The perfect CV is actually a curse

Today I surfed on the internet to get some tips on how to write a cover letter, when I came across an article by the German journalist Harald Martenstein (Martenstein, 2009). It described the time when he was responsible for recruiting trainees. He mentioned a particular applicant; who had studied at Oxford and Harvard, had 2 PhDs, had completed work placements at the New York Times and Le Monde, spoke 5 languages fluently and was the runner-up at the National level in a sport that was not specified. (Obviously it is to protect the identity of the applicant.) Anyway both the recruiters in charge decided against him because he was obviously very qualified and would be able to find a job anywhere. (huh?) Just not at their paper. The reason he gave was that someone like this applicant was obviously very ambitious and would either become the Chief Editor within 10 years or if not infect the others with his sulky mood. In addition, reading that CV made H. Martenstein feel average, lazy, overpaid and lacking ambition. Apparently other recruiters must have thought the same of the applicant because he applied again for the same position a year later.
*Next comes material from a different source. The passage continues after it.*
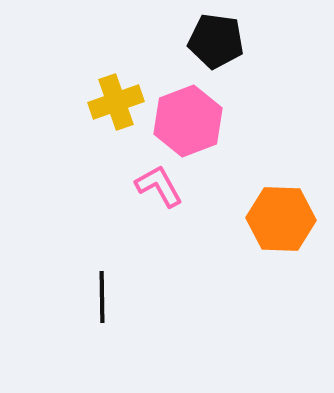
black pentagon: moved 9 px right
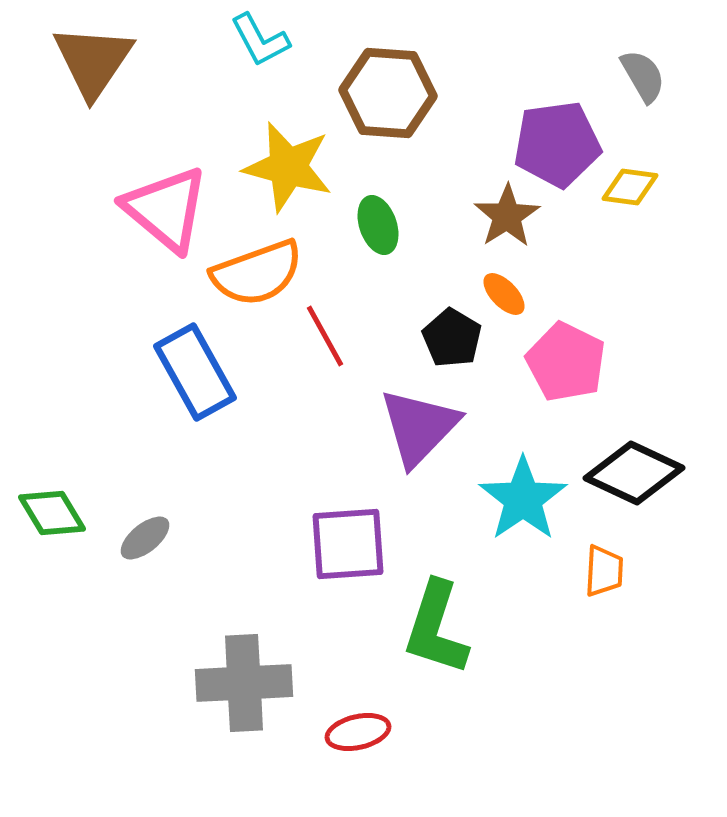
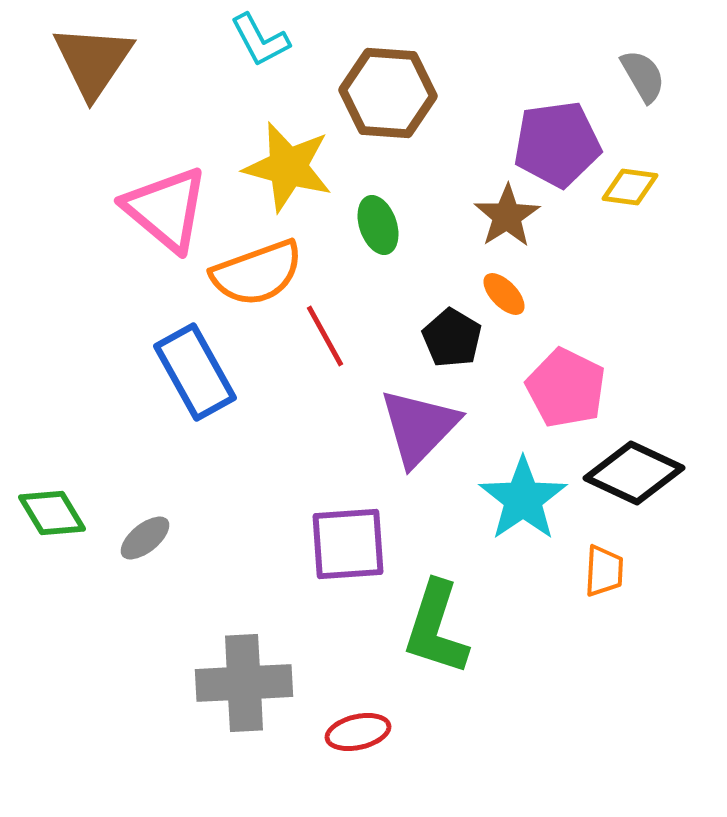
pink pentagon: moved 26 px down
Unbelievable! Here I was thinking that a perfect CV is what recruiters were looking for. But it seems that an impeccable vita can be read as belonging to a person who is extremely driven in the negative sense. Therefore such applicants are deemed as having difficult characters and being potential mood killers. I wonder if this is a common perception among recruiters? Maybe I should count myself lucky that I do not have any outstanding sporting accomplishments to mention in my CV.